Harvey Keitel is the Bad Lieutenant 

Monday, 5 June 2017

King of New York

Year of Release:  1990
Director:  Abel Ferrara
Screenplay:  Nicholas St. John
Starring:  Christopher Walken, David Caruso, Laurence Fishburne, Victor Argo, Wesley Snipes, Janet Julian
Running Time:  106 minutes
Genre:  Thriller, crime, gangster

Convicted drug lord Frank White (Walken) is released from prison, and immediately returns to New York City and sets about expanding his already vast criminal empire, making a bid for legitimacy by using the profits to help an underfunded inner city hospital.  However, White and his gang ruthlessly proceed to wipe out anyone who stands in their way and, as the body count rises, a group of police officers are determined to stop Frank, by any means necessary.

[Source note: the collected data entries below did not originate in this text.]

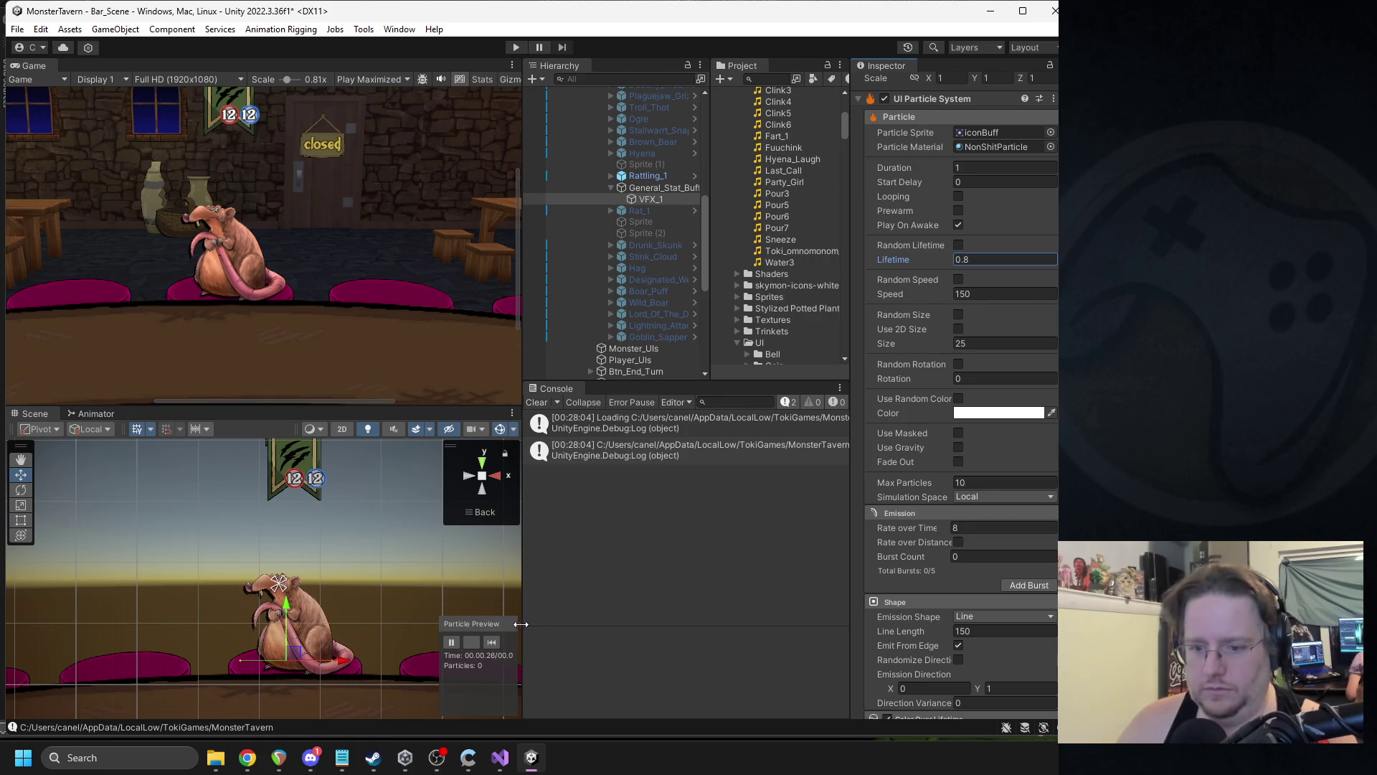
{"action": "left_click", "coordinate": [492, 642]}
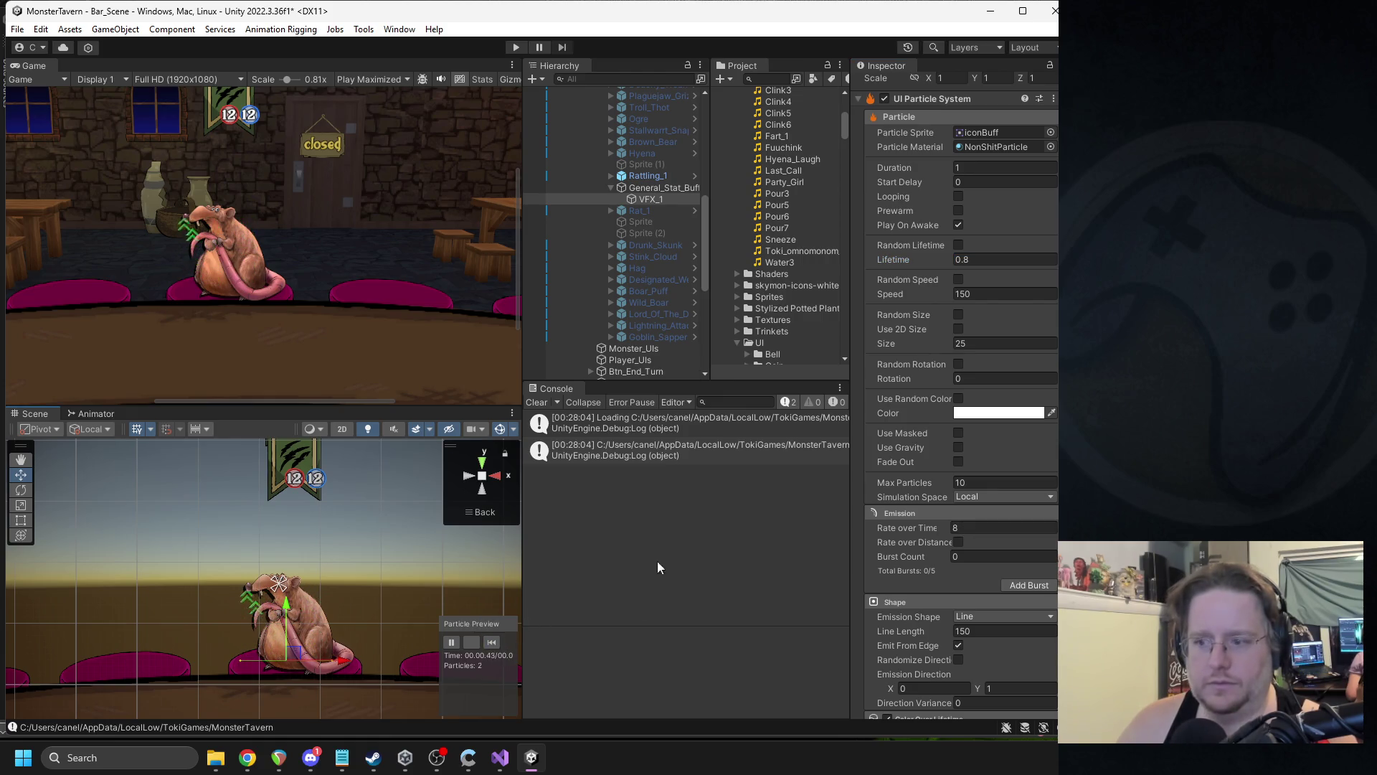
{"action": "left_click", "coordinate": [492, 642]}
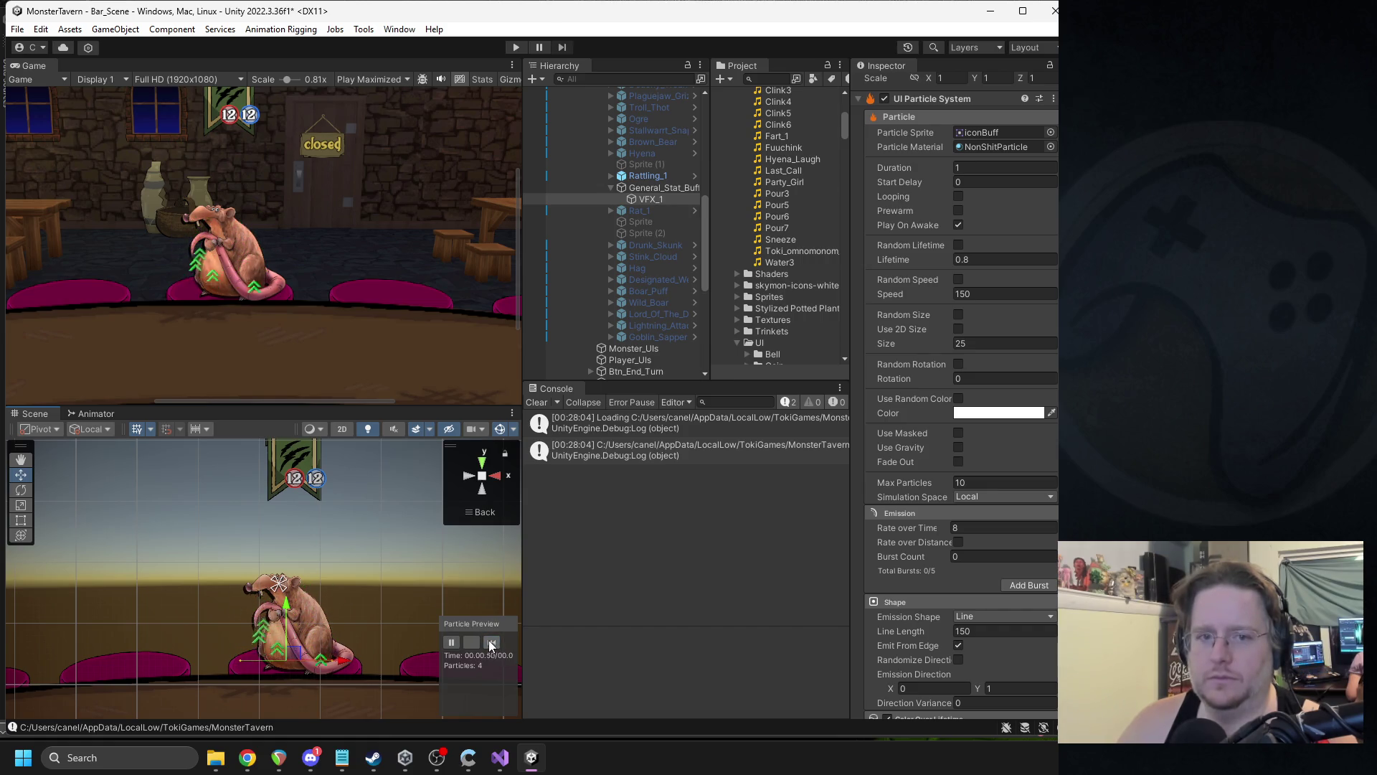
{"action": "left_click", "coordinate": [488, 640]}
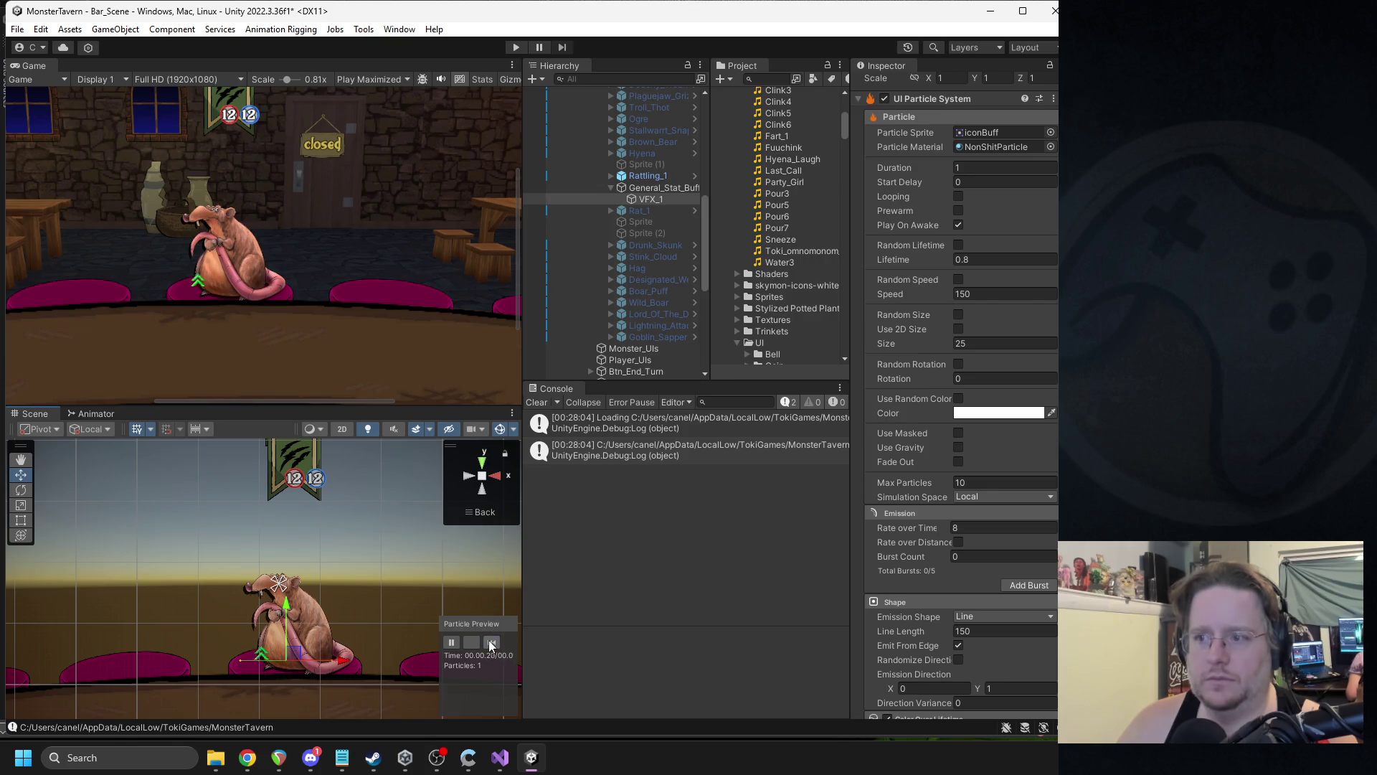
{"action": "left_click", "coordinate": [493, 639]}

This is one of the best films from prolific director Abel Ferrara, a gritty, action-packed urban thriller, which rattles along with nary a dull moment.  Christopher Walken is effective in the lead, looking almost more ghostly than usual against his all black clothing and shadowy locations.  His Frank White is an interesting character, calm, cool, reasonable, soft-spoken, who can erupt with sudden, ferocious violence, an absolutely ruthless killer, who nevertheless has a strong social conscience and who claims that he has never killed an innocent person.  The film features several well-known actors in relatively early roles, including David Caruso, Laurence Fishburne (here billed as "Larry"), Wesley Snipes, and Steve Buscemi.  There are few female characters and they are given very little to do, except look pretty.  It contrasts the world of opulent hotel rooms, lavish galas and lunches in top-class restaurants, with the gritty mean streets, dark clubs and back rooms, and the film uses it's locations very effectively.  The film's frequent graphic violence may be off-putting for some viewers, but it is one of the best urban thrillers of the period.